§ EXERCISE DATA
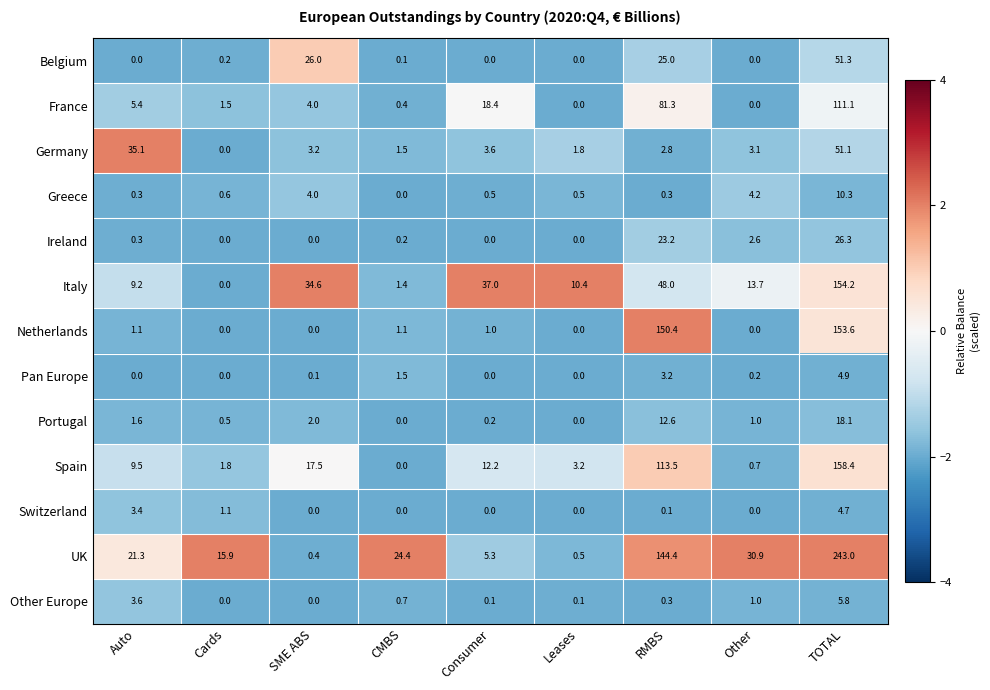

True or false: Pan Europe has a value of 0.0 at Cards.

True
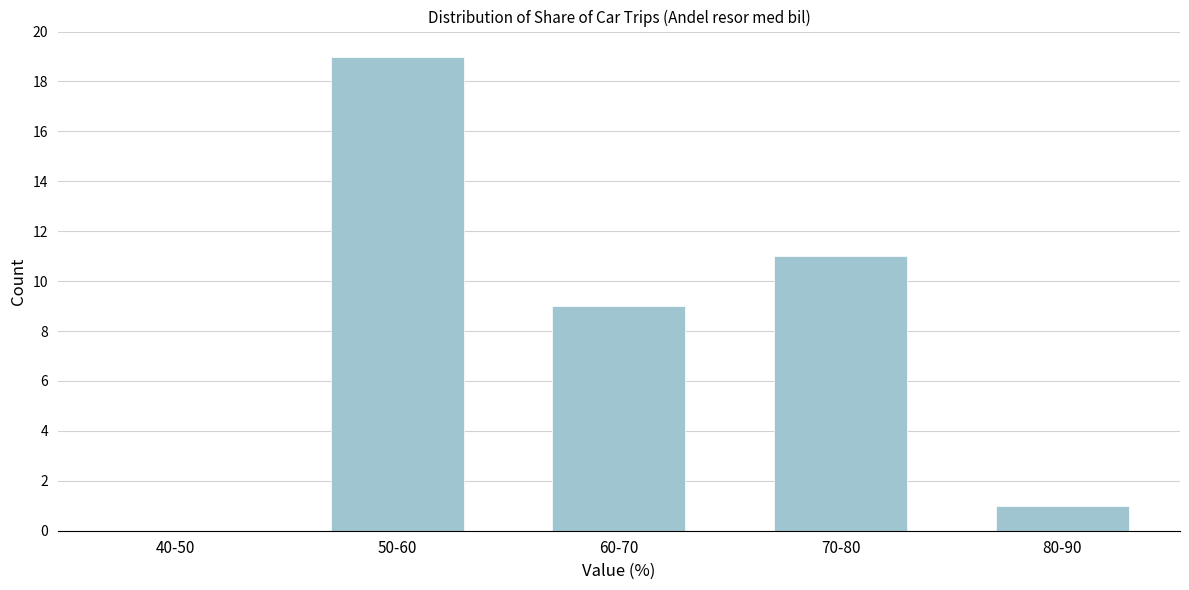

Reading right to left, what are all the values shown in this chart?

80-90=1	70-80=11	60-70=9	50-60=19	40-50=0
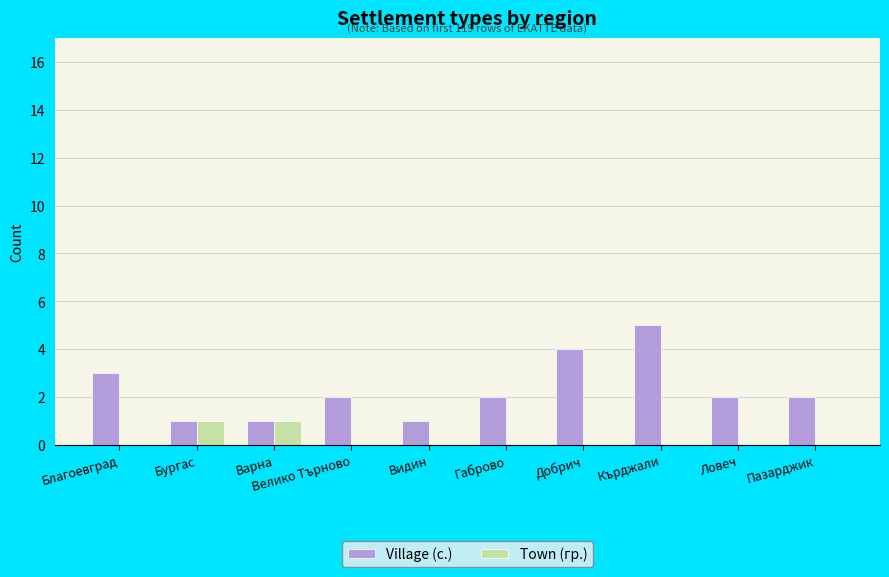

Which series has the largest range (max minus min)?

Village (с.)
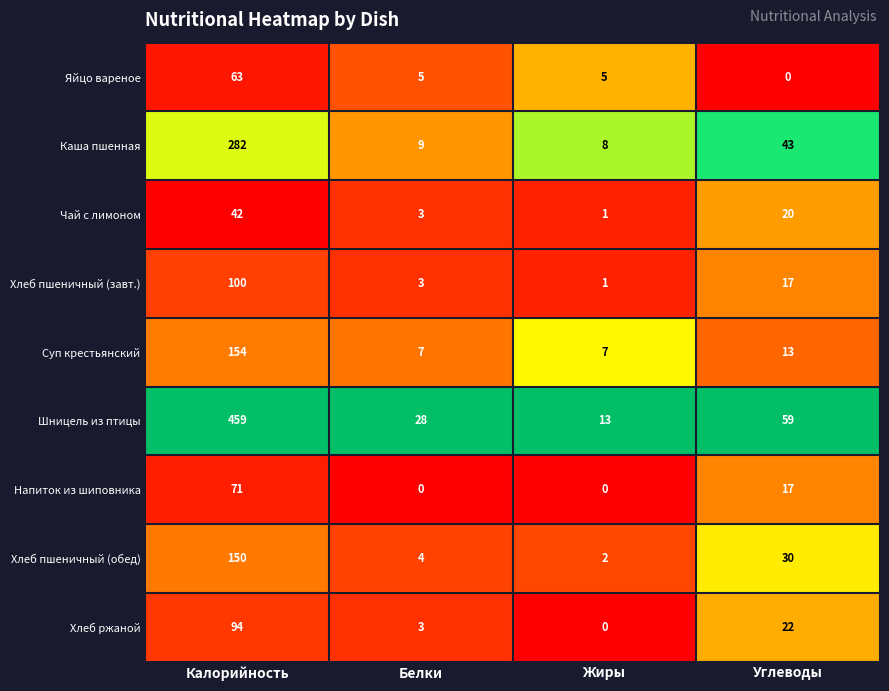

At how many categories does at least one series exceed 0?

4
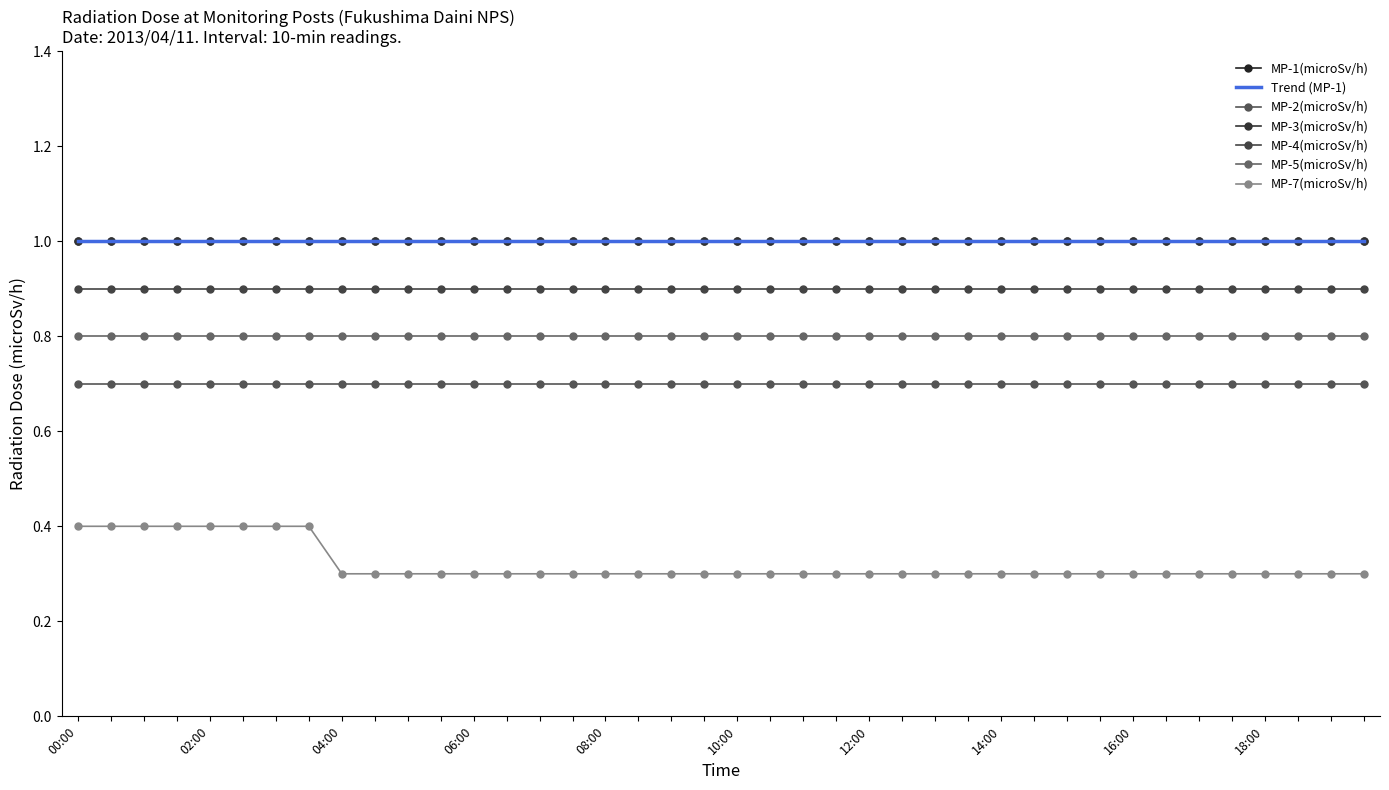

Which series has the widest spread of values?

MP-7(microSv/h)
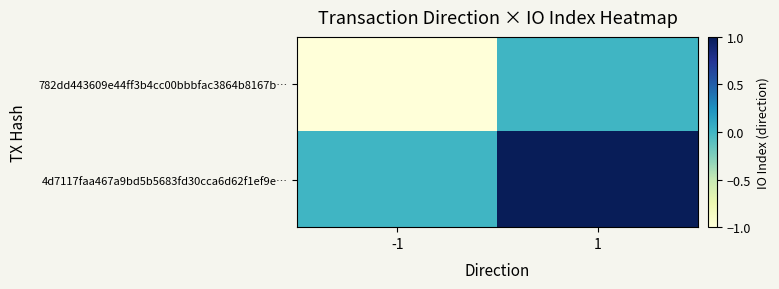

Which series has the largest range (max minus min)?

782dd443609e44ff3b4cc00bbbfac3864b8167b…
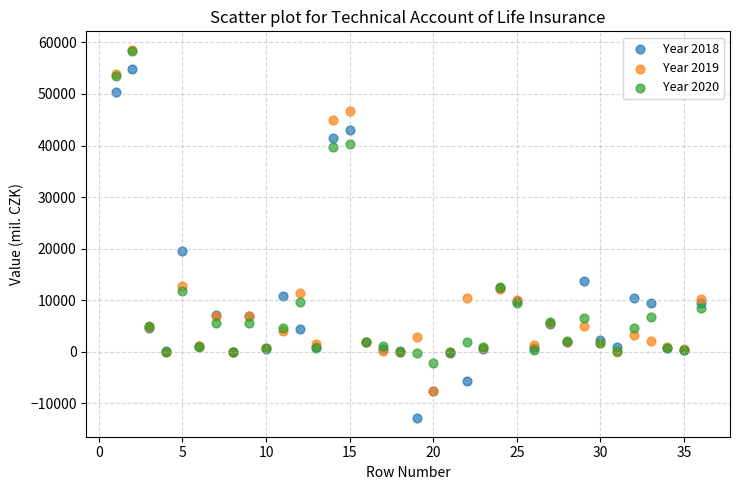

What are all the series names shown in the legend?

Year 2018, Year 2019, Year 2020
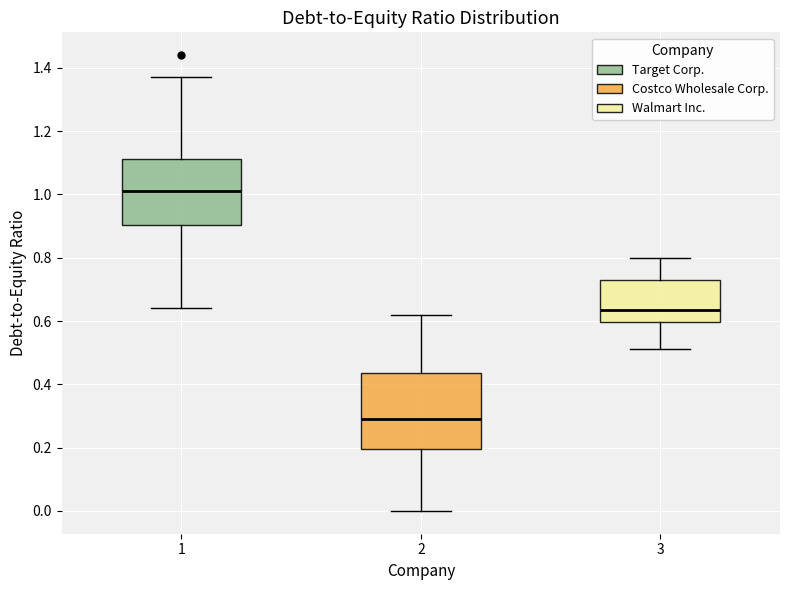

Comparing the boxes themselves (not the whiskers), which one is the tallest?

2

§ YOUR TASK
Write out again everything from the start of the records down through the line containing "Village (с.)", leaving the pictures out.

§ ANSWER TO THE EXERCISE
True or false: Pan Europe has a value of 0.0 at Cards.

True

Reading right to left, what are all the values shown in this chart?

80-90=1	70-80=11	60-70=9	50-60=19	40-50=0

Which series has the largest range (max minus min)?

Village (с.)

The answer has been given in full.